# [Kaynak Metin]
........

FINANSGUNDEM.COM - DIŞ HABERLER SERVİSİ
İngiltere’nin perakende bankacılığında büyük oranda inovasyon ve aktivite görülüyor. Ancak bunlar gerçek bir yükseliş yaratmıyor. Bankacılıkta 2008 krizinin ardından rekabet yükseldi ve yeni nesil bankalar popülerlik kazandı. Ülke dışından gelen oyuncular da İngiltere pazarında yer almaya başladı. İngiltere’nin finansal düzenleyicileri 2013 yılından bu yana yaklaşık 30 yeni bankaya onay verdi. Bunlar arasında dijital bankalar Monzo ve Starling yer aldı. 2021’in şampiyonlarının ise GB Bank ve Bank North olması bekleniyor.
Tüm bu dinamizm ise pazar düzeyinde etki yaratma konusunda başarılı olamıyor. Bu alanda aynı zamanda yakın zamana yönelik verilerde de eksiklik var. Düzenleyicilerin ise bu konuda çaba göstermesi gerekiyor. Financial Times’ın haberine göre yakın zamanda Social Market Foundation tarafından hazırlanan bir raporda, pazarda bireysel hesaplar ve mortgage kredilerinin 2015 yılından bu yana değişim göstermediği ortaya kondu. Bireysel hesap pazarı, ise finansal kriz öncesine göre daha konsantre bir görünüm kazandı.

........

# [Verilen Kayıtlar]
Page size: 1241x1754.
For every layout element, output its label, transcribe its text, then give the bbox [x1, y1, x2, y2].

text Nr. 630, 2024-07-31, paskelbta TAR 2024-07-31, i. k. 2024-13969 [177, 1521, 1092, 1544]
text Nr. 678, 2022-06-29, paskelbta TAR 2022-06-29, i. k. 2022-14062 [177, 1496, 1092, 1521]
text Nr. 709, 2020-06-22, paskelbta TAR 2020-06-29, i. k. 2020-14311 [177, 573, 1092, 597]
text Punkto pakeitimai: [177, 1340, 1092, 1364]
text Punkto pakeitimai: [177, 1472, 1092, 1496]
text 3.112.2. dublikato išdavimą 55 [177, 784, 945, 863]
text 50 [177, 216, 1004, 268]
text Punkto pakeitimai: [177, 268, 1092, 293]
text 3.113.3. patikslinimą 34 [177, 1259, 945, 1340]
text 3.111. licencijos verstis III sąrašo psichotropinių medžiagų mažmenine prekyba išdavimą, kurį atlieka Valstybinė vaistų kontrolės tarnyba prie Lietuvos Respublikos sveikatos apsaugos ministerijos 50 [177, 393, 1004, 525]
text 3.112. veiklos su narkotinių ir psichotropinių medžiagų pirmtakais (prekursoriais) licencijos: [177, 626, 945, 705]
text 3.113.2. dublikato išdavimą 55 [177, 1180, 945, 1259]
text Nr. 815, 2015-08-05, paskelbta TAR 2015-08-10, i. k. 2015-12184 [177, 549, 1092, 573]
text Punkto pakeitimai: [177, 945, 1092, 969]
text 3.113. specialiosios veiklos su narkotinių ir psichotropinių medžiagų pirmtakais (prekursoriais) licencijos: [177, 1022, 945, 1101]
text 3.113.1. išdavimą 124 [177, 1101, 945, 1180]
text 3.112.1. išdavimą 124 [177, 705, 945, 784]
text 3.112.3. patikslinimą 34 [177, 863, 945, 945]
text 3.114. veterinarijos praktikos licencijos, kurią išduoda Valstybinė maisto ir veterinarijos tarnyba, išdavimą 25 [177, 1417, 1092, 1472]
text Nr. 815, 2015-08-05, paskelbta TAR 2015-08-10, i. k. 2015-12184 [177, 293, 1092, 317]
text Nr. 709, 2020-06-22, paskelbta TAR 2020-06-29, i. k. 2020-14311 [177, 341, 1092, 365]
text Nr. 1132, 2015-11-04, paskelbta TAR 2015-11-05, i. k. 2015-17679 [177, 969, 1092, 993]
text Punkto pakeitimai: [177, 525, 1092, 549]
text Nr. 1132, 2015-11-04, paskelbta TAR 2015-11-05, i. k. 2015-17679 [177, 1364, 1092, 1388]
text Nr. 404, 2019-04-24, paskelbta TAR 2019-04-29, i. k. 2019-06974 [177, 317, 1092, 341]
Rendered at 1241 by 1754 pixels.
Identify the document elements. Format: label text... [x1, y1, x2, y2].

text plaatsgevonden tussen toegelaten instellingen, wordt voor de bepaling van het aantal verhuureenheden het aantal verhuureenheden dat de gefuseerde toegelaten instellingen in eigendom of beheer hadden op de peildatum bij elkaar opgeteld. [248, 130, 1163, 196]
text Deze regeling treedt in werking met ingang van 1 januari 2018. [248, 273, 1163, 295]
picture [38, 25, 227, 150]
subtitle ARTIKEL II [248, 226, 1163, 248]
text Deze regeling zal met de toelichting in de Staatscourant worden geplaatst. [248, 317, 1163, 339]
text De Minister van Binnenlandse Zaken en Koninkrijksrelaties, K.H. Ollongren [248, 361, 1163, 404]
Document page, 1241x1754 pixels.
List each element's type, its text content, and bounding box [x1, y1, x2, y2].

........

# [Alıştırma Amacı]
İngiltere bankacılığı metninin "FINANSGUNDEM.COM - DIŞ" ifadesiyle başlayıp "North olması bekleniyor." ifadesine kadar süren bölümünü, "Monzo" adı yerine "Revolut" adını koyarak yeniden yazın.

# [Alıştırma Çıktısı]
FINANSGUNDEM.COM - DIŞ HABERLER SERVİSİ
İngiltere’nin perakende bankacılığında büyük oranda inovasyon ve aktivite görülüyor. Ancak bunlar gerçek bir yükseliş yaratmıyor. Bankacılıkta 2008 krizinin ardından rekabet yükseldi ve yeni nesil bankalar popülerlik kazandı. Ülke dışından gelen oyuncular da İngiltere pazarında yer almaya başladı. İngiltere’nin finansal düzenleyicileri 2013 yılından bu yana yaklaşık 30 yeni bankaya onay verdi. Bunlar arasında dijital bankalar Revolut ve Starling yer aldı. 2021’in şampiyonlarının ise GB Bank ve Bank North olması bekleniyor.